'Tis the season

I do love Christmas.  Not in an over the top way, and definitely not until December 1 hits.  I don't like it when the shops put out their Christmas goods in September, and am always vaguely distressed by the out of control advertising for things you don't want or need.  'This Christmas' should be banned from the airwaves, forever.  But there are many lovely things about this time of year. The parties, the lights, the scent of a newly cut Christmas tree (mine is bringing me out in hives, but at least is looking pretty while doing so).  Advent calendars, which I will apparently never be too old for.  And the food.  Most especially the baking.

This weekend I had some good friends around for an early celebration.  There were smoked salmon sandwiches and there was Prosecco, because tea just seemed too prosaic.  There were orange cupcakes with chocolate icing.  And there was gingerbread cake.  Which was too good not to share.

Gingerbread cake with lime
(adapted from Mary Berry)

250g/8oz softened butter
250g/8oz dark muscovado sugar
110g black treacle
375g/12oz plain flour
5 tsp ground ginger
2 tsp ground cinnamon
2 eggs, beaten
1 fresh ginger root (or a few pieces of stem ginger)
2 limes, zested
300ml milk
2 tsp bicarbonate of soda

You can cook this in any shape or size you want, but for reference, the mixture fills two 7" baking tins or one 10" tin.  I bet it would also make lovely muffins.

Start by preheating the oven to 160C/325F/Gas Mark 3, and greasing and lining whatever tin you decide to use.

In a saucepan, heat the butter, sugar and treacle over a low temperature, stirring until the mixture is smooth and all of the butter lumps have disappeared. Then take off the heat and set aside to cool slightly.

In a large bowl, mix together the flour and the spices. Be generous with the ginger, and add in any other spices you think might complement it.  Pour the treacle mix into the flour, and stir thoroughly until they are combined.  Stir the beaten eggs into the mix, and add half a grated ginger root.  Or more, if you desire.  It gives the cake a lovely low fire.  You could also chop up some crystallised stem ginger and throw that in.  I don't care for ginger pieces so they didn't make into my version of the cake.  Instead, I decided to add the zest of a lime.  I think that I could have done with twice that amount though, as the flavour didn't come through all that strongly.

Warm the milk gently in a saucepan, taking care that it doesn't get too hot and burn on the bottom of the pan. Add the bicarbonate of soda and let it foam a little.
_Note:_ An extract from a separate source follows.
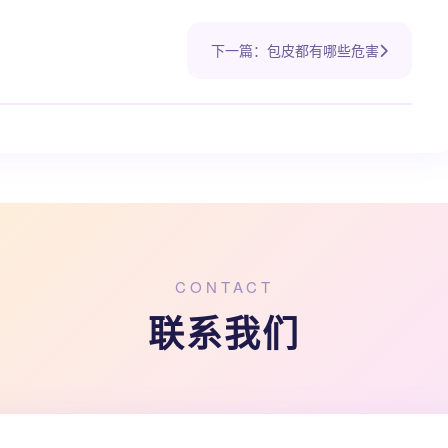
下一篇：包皮都有哪些危害
CONTACT
联系我们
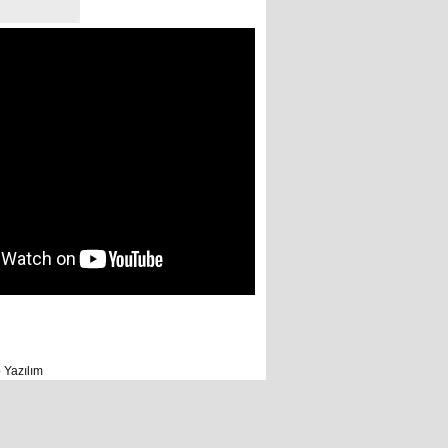
 Yazılım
Add to the gingerbread mixture, and stir until well combined.

Pour the whole lot into your prepared tin and throw it in the oven for 45 minutes to an hour, until the top is starting to.  I found that my cake needed the full hour, since it was being cooked at a relatively lower heat.  Keep checking it to make sure that it doesn't burn though.  If a skewer inserted into the middle of the cake comes out clean, it's done.  Et voila!  I don't think this cake needs much else by way of adornment.  Just a sprinkle of icing sugar.

I was considering making a tarte tatin for Christmas Day this year, but think that this cake might just have moved into contention...
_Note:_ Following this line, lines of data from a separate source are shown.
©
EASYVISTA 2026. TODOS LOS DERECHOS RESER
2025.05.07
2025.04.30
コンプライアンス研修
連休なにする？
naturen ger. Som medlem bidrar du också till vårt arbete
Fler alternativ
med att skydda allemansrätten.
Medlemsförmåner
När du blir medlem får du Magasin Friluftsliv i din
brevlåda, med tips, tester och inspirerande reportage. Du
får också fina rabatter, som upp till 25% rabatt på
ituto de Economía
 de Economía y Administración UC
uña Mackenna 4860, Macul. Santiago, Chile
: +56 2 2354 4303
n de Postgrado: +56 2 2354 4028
  1. We are hiding out in Paris from the Christmas-mania in Toronto. Here the Christmas decorations and music are less obtrusive and more enjoyable. Your recipe looks delicious, but we have to admit that we were stumped by "muscovado sugar." Can you translate?

    Wish you could come for a visit. You would love the lights on the Champs-Elysees!

    1. Hmm, didn't realise that was an Anglicism! Muscovado is very dark molasses sugar: http://en.wikipedia.org/wiki/Muscovado

      I don't come across a lot of recipes that call for it - primarily things like ginger cake.

      Hope all is going well in Paris. Central London is looking rather pretty too and now that I am on holiday I am finally feeling the holiday spirit.